4. HB 505 does not affect the Rights of the Terminally Ill Act


HB 505 Proponents claim that HB 505 would weaken the Rights of the Terminally Ill Act.  However as set forth above, the Rights of the Terminally Ill Act is outside the scope of HB 505.  The Act is unaffected by HB 505.

5.  Doctors will continue to be able to answer patient's questions; spouses   etc. will be able to participate in the process 


Proponents also claim that HB 505 goes beyond prohibiting assisted suicide:

"by putting a physician at risk of prosecution for answering a patient’s questions about any of a variety of death hastening options, such as directing deactivation of a cardiac device, directing withdrawal of a ventilator or feeding tube, or provision of palliative sedation; and [that] a spouse, child or friend could be prosecuted for driving the patient to the doctor’s office for the discussion."

Once again, the claim is untrue.  The above actions, authorized under the Rights of the Terminally Ill Act, are outside the scope of HB 505. 

* * *

Margaret Dore is a lawyer in Washington State where assisted suicide is legal.  She has her own law practice and is a former Law Clerk to the Washington State Supreme Court.  She is also President of Choice is an Illusion, a nonprofit corporation opposed to assisted suicide.  She was an amicus curiae in Baxter v.
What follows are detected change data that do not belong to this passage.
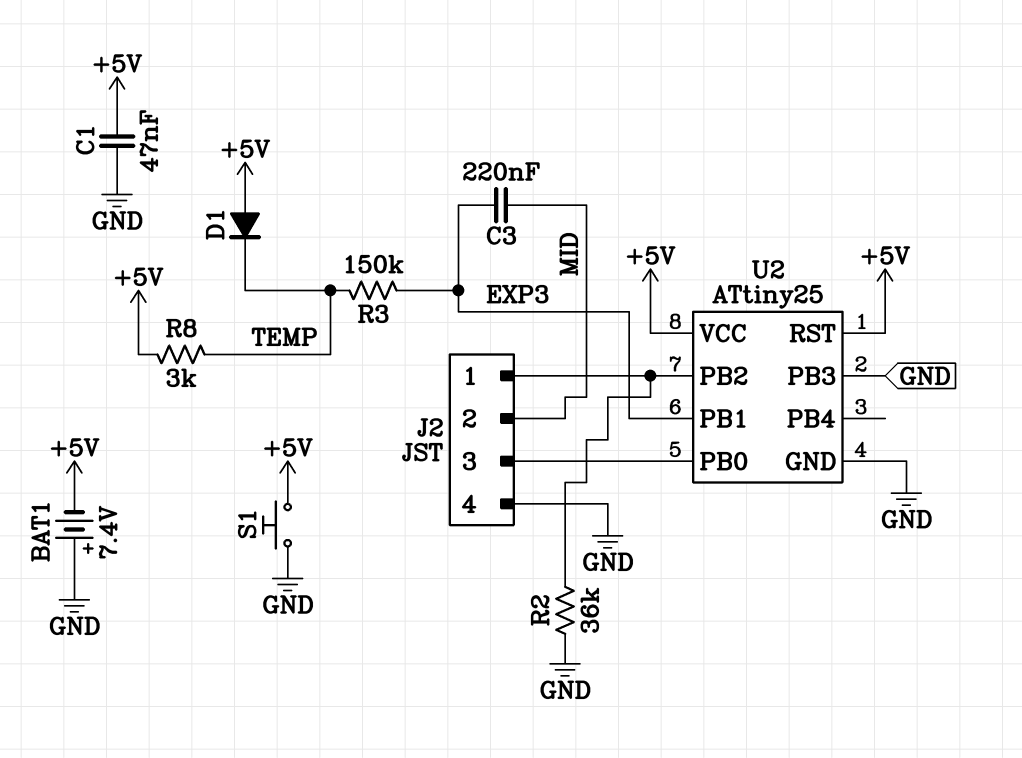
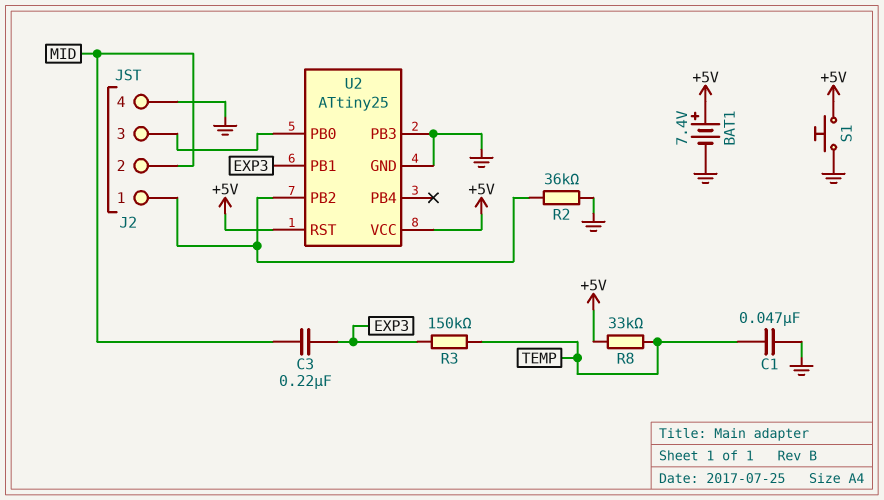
BAT1: 7.4V (plus GND, minus +5V) -> 7.4V (plus +5V, minus GND)
C1: 47nF (+5V, GND) -> 47nF (GND, TEMP)
D1: diode (A +5V, K TEMP) -> none
R8: 3k (+5V, TEMP) -> 33k (+5V, TEMP)

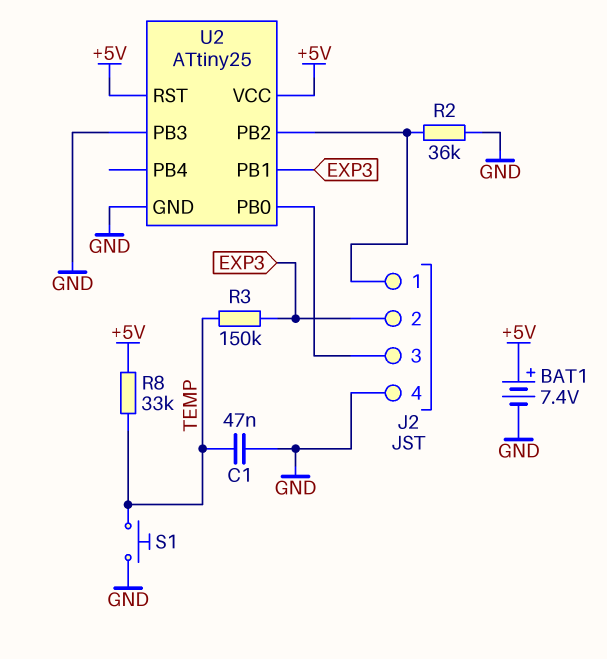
C3: 220nF (EXP3, MID) -> none
J2 pin 2: MID -> EXP3
S1: button (+5V, GND) -> button (GND, TEMP)

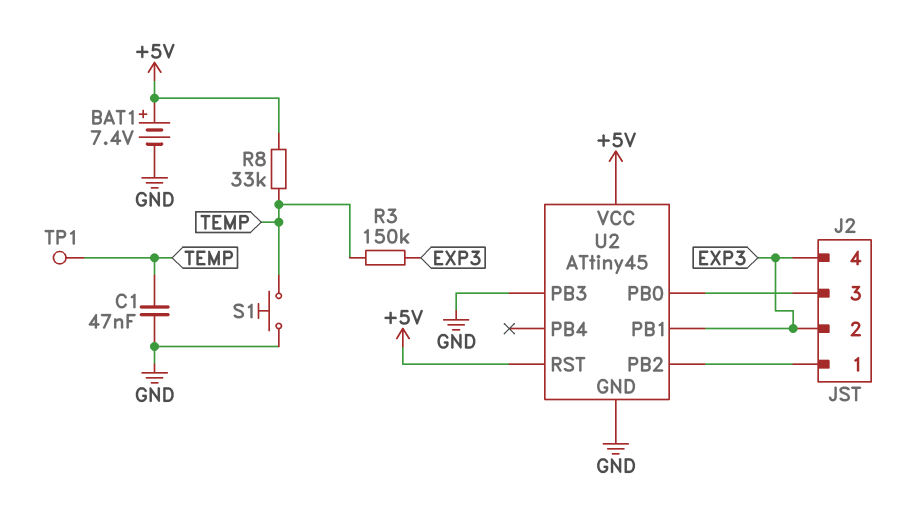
J2 pin 4: GND -> EXP3
R2: 36k (GND, J2/1) -> none
TP1: none -> test point (TEMP)
U2: ATtiny25 -> ATtiny45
State.  For more information, see www.margaretdore.com and www.choiceillusion.org  

Footnotes:



[1]  For more detail and backup documentation, see Margaret K. Dore, “Vote ‘Yes’ on HB 505,” available at http://maasdocuments.files.wordpress.com/2013/02/vote-yes-on-hb-505.pdf 
[2]   Baxter held that a patient’s consent to assisted suicide “constitutes a statutory defense to a charge of homicide against the aiding physician.”  Baxter, 354 Mont. 234, 251, ¶50 (2009).  See also Greg Jackson & Matt Bowman, “Analysis of Implications of the Baxter Case on Potential Criminal Liability,” Spring 2010, at http://www.montanansagainstassistedsuicide.org/p/baxter-case-analysis.html
[3]  A legal and policy analysis against SB 220 was filed in the Senate Judiciary Committee and is available here:  http://www.montanansagainstassistedsuicide.org/p/sb-220-tabled.html  
[4]  See transcript of the Hearing on SB 167, at  http://maasdocuments.files.wordpress.com/2011/07/blewett_speckhart_trans_001.pdf
[5]  Id.
[6]. Krieg, 239 Mont. 469, 472-3 (1989) states:  "The general rule . . . is that '[n]egligence  actions for the suicide of another will generally not lie since the act or suicide is considered a deliberate intervening act exonerating the defendant from legal responsibility" . . .  There are two . . . exceptions to this rule.  The first exception deals with causing another to commit suicide . . .  The second exception allows the imposition of a duty to prevent suicide but only in a custodial situation where suicide is foreseeable.  These situations typically involve hospitals or prisons."
[7]  Id.
[8]  See HB 505, page 1, lines 14 to 17.
[9]  HB 505, page 1, lines 22 to 28.